(Saved data entries)
========================================================================
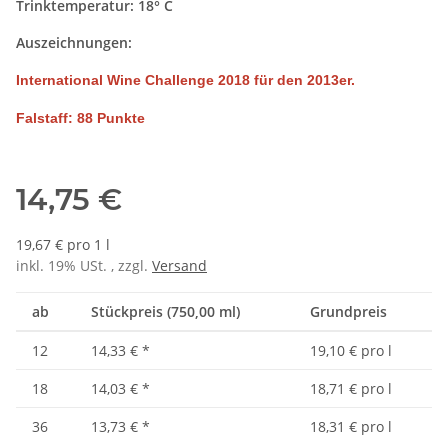
Trinktemperatur: 18° C
Auszeichnungen:
International Wine Challenge 2018 für den 2013er.
Falstaff: 88 Punkte
14,75 €
19,67 € pro 1 l
inkl. 19% USt. , zzgl.
Versand
ab
Stückpreis (750,00 ml)
Grundpreis
12
14,33 €
*
19,10 € pro l
18
14,03 €
*
18,71 € pro l
36
13,73 €
*
18,31 € pro l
========================================================================
* TASK DESCRIPTION *
Put every line of text from the data above into a numbered list, skipping blank lines and leaving the pictures out.

* YOUR SOLUTION *
1. Trinktemperatur: 18° C
2. Auszeichnungen:
3. International Wine Challenge 2018 für den 2013er.
4. Falstaff: 88 Punkte
5. 14,75 €
6. 19,67 € pro 1 l
7. inkl. 19% USt. , zzgl.
8. Versand
9. ab
10. Stückpreis (750,00 ml)
11. Grundpreis
12. 12
13. 14,33 €
14. *
15. 19,10 € pro l
16. 18
17. 14,03 €
18. *
19. 18,71 € pro l
20. 36
21. 13,73 €
22. *
23. 18,31 € pro l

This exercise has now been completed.